Things to do.
**1.** Answer these questions from the blog post:
(a) Who is the only writer to have posted since last summer?
(b) According to the quoted passage, how much work are two kids compared with one?
(c) What activity is named as one of the first to hit the chopping block?
**2.** From the blog post, extract word for word everything from "You think [having" down to "old as time.".

Passage to read.
____________________
ST. MAGNUS DAY IV

St MagnusTo put it bluntly, Aleheads.com has joined the bleedin’ choir invisible. Since last summer, we’ve only had one inscrutable, cryptic post from Beerford McBrewin’ (pretty much the only time any of us have heard from Beerford in a year). There are many reasons why. First and foremost, I had a second child. As Drew Magary, the Deadspin scribe notes in his fantastic book, “Someone Could Get Hurt”:

You think [having two kids is] going to be double the work, but it’s not. It’s four times the work because you’re managing both the kids and the complex relationship between them, which is exhausting.

Also, Slouch Sixpack had a second child. Mashtun Copperpot did too. Ditto Smiley Brown. Doc and the Commander each cranked out their third. The Professor had a son and then went utterly MIA (seriously Professor…are you OK?). The Baron also somehow fathered a child, and this being the Baron, he has spent the past year attempting to decipher the myriad internal complexities of a diaper. Kids are awesome, beautiful, life-affirming things. They’re also vicious time-sinks and you and your partner quickly learn how to prioritize your minimal free moments. One of the first activities to hit the chopping block? Beer blogging. It’s a tale as old as time.
____________________
Material provided.

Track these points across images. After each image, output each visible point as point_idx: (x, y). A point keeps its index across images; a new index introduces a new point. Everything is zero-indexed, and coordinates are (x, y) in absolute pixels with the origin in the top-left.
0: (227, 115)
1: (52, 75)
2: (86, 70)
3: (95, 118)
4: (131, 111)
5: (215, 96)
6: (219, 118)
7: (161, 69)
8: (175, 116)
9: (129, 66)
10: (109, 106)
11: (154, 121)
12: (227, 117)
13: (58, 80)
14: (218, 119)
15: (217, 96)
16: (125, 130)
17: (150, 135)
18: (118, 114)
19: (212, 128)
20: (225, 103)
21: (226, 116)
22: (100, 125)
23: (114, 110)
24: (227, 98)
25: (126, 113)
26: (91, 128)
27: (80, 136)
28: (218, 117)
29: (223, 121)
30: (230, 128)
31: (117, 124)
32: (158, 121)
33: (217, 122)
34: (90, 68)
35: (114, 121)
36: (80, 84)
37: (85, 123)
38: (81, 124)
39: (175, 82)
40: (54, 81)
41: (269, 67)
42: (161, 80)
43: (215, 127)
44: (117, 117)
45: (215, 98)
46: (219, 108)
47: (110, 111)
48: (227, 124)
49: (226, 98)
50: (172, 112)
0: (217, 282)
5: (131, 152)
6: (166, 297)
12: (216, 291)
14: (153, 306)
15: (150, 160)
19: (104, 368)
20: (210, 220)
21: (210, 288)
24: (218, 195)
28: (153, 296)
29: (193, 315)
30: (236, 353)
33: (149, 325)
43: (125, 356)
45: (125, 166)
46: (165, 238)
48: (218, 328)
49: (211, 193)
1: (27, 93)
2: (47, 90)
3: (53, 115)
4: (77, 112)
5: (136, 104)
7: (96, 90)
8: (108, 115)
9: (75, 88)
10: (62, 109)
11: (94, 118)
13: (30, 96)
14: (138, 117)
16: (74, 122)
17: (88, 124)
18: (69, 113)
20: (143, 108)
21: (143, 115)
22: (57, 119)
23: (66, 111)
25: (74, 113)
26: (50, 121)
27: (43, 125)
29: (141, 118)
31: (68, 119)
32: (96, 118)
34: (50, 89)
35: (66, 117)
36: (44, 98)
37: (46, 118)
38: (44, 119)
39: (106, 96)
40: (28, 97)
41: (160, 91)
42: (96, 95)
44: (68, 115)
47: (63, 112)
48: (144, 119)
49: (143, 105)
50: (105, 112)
____________________
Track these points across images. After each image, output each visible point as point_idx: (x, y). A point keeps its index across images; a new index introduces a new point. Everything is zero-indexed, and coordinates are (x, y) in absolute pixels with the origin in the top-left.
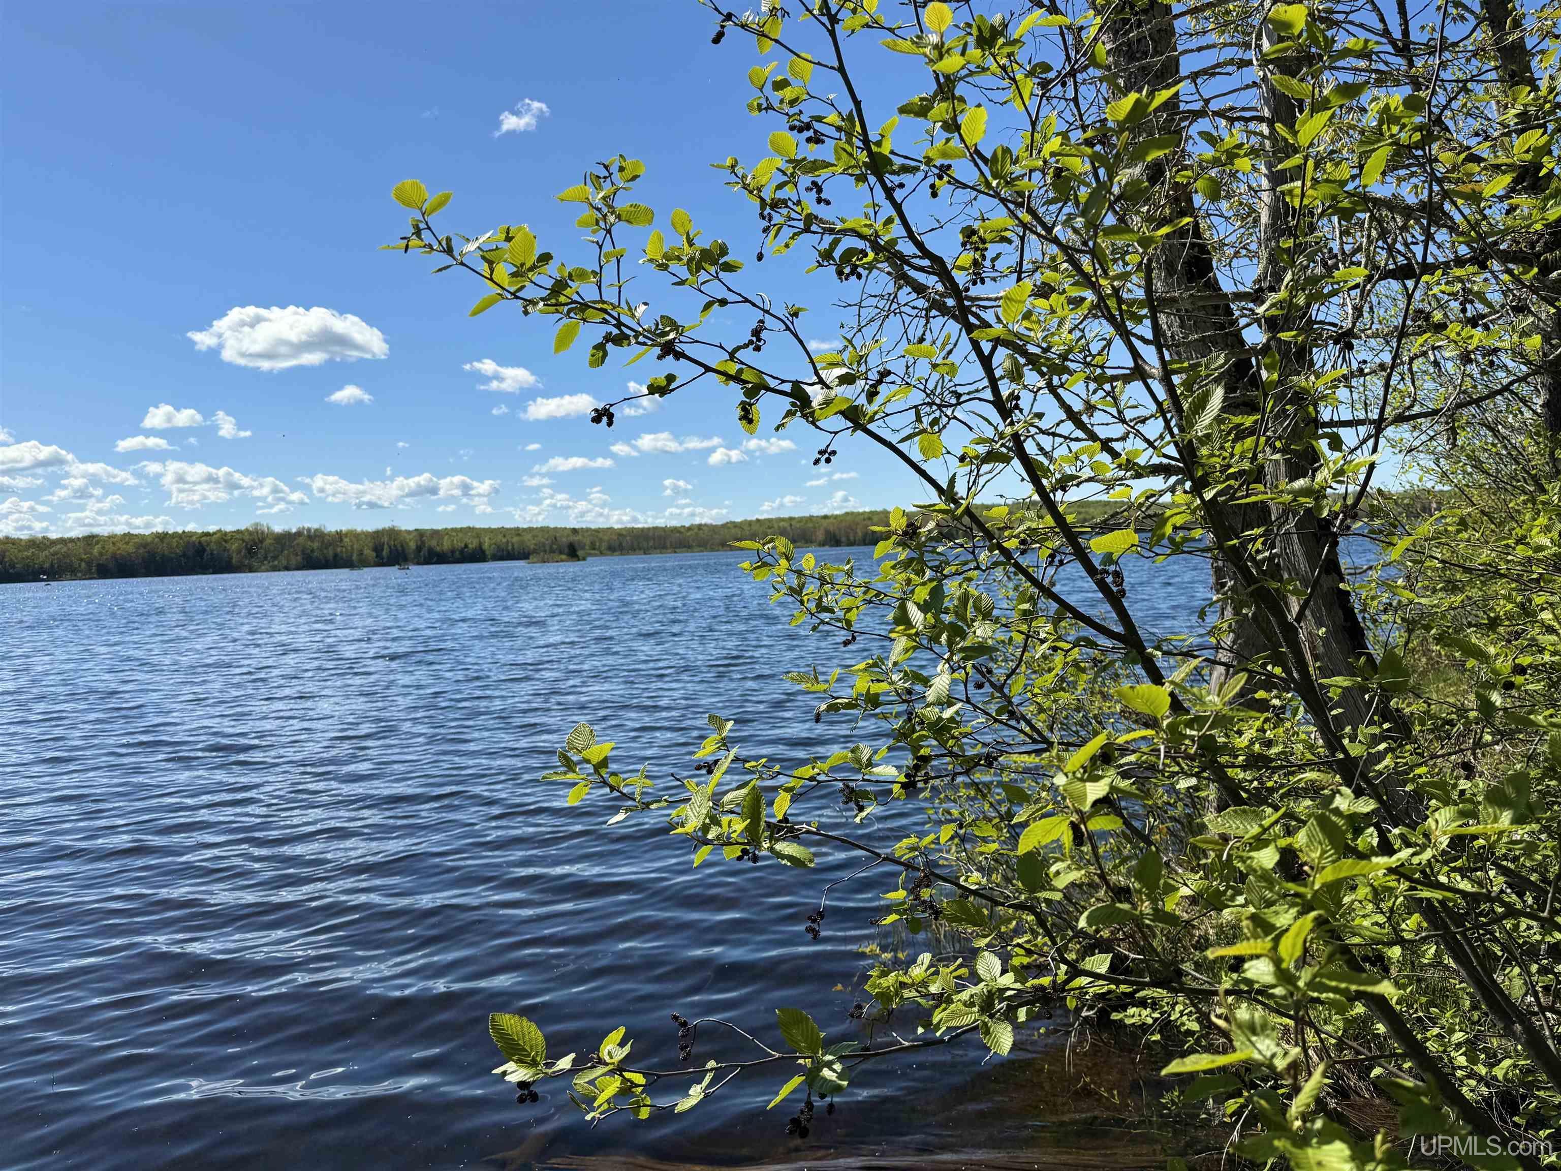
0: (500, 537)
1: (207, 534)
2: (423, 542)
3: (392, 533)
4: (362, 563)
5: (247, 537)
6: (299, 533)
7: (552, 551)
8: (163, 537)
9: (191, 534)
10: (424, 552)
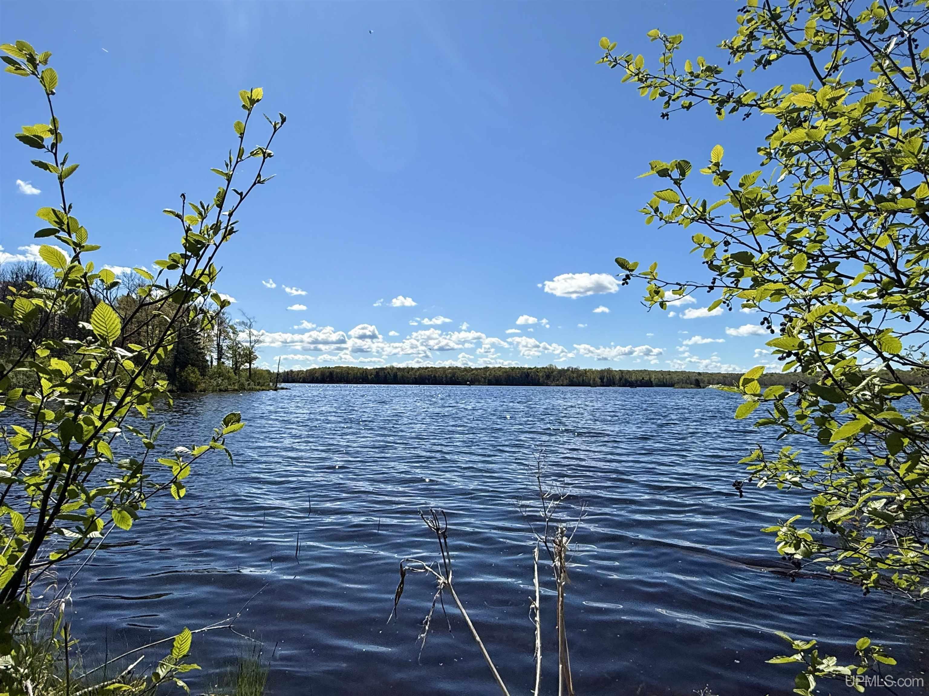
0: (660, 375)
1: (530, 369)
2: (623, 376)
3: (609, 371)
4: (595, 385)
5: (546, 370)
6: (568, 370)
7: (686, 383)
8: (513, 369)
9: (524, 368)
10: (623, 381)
____________________
Solutions in order.
**1.**
(a) Beerford McBrewin'
(b) Four times the work
(c) Beer blogging

**2.**
You think [having two kids is] going to be double the work, but it’s not. It’s four times the work because you’re managing both the kids and the complex relationship between them, which is exhausting.

Also, Slouch Sixpack had a second child. Mashtun Copperpot did too. Ditto Smiley Brown. Doc and the Commander each cranked out their third. The Professor had a son and then went utterly MIA (seriously Professor…are you OK?). The Baron also somehow fathered a child, and this being the Baron, he has spent the past year attempting to decipher the myriad internal complexities of a diaper. Kids are awesome, beautiful, life-affirming things. They’re also vicious time-sinks and you and your partner quickly learn how to prioritize your minimal free moments. One of the first activities to hit the chopping block? Beer blogging. It’s a tale as old as time.